● Task description
Using the data below, return word for word every line from the one holding "ring tip: (29, 99)" down to the one holding "wrist: (403, 309)". Leave pictures out.

(Records from a data collection)
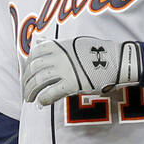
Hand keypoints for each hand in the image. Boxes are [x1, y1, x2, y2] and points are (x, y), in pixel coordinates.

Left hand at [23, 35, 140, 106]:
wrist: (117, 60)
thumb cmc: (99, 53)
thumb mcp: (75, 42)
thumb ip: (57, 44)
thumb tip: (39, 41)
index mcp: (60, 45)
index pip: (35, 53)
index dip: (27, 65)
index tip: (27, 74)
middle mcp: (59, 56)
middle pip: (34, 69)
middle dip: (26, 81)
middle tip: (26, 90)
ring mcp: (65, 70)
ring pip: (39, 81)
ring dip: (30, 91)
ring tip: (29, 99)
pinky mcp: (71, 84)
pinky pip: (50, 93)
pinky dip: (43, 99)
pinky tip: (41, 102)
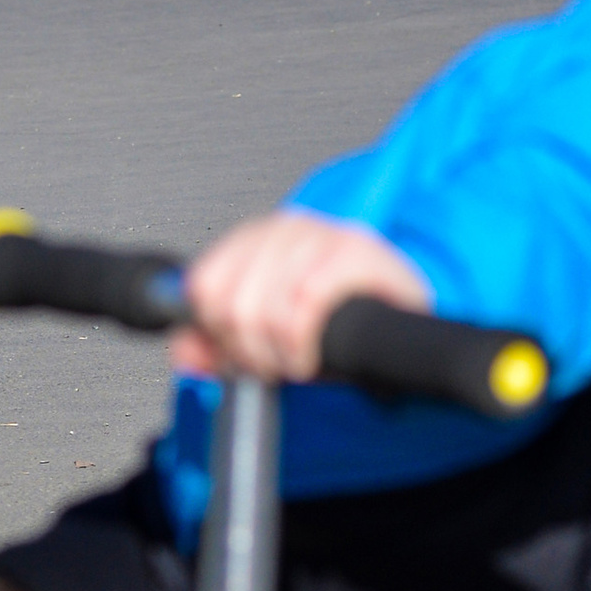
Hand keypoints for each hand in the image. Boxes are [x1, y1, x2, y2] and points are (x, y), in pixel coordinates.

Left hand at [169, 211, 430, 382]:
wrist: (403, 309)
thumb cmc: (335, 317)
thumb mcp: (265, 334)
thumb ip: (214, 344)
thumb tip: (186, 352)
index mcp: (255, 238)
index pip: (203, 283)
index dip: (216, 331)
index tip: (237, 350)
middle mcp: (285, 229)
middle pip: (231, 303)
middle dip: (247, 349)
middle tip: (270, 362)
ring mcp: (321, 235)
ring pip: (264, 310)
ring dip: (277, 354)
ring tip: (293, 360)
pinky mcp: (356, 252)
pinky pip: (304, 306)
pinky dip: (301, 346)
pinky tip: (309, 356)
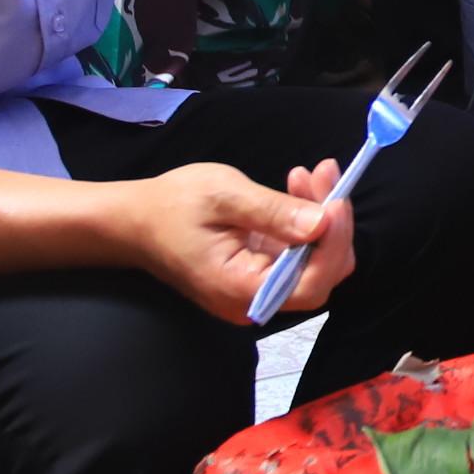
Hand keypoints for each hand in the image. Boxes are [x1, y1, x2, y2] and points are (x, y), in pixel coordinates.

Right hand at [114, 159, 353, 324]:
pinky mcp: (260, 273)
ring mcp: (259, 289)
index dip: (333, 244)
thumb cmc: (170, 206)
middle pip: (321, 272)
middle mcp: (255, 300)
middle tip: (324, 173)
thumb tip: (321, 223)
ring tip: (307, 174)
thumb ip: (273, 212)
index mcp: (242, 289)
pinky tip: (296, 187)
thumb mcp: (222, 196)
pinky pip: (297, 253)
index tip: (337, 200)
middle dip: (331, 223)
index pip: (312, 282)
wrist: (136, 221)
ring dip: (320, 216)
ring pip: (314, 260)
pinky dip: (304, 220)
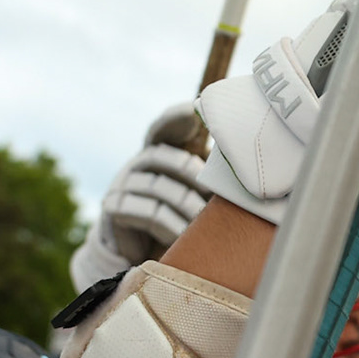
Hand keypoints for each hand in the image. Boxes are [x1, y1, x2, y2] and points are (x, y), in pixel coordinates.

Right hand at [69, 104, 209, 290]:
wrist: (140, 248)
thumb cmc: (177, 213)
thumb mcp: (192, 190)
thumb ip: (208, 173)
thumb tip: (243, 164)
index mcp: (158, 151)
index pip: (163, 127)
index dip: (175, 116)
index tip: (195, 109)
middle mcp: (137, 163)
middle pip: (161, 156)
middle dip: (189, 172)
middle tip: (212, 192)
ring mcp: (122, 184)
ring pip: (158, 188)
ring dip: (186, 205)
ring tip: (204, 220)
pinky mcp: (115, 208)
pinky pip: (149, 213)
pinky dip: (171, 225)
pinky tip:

● Response box
ring tip: (29, 99)
pinky mcp: (71, 84)
pinky pip: (50, 93)
pinky dip: (43, 99)
pinky tip: (41, 102)
Hand keypoints for each hand in the image. Boxes are [x1, y1, x2, y2] and points are (x, y), in pixel coordinates.

Left hand at [169, 211, 430, 382]:
wrist: (403, 309)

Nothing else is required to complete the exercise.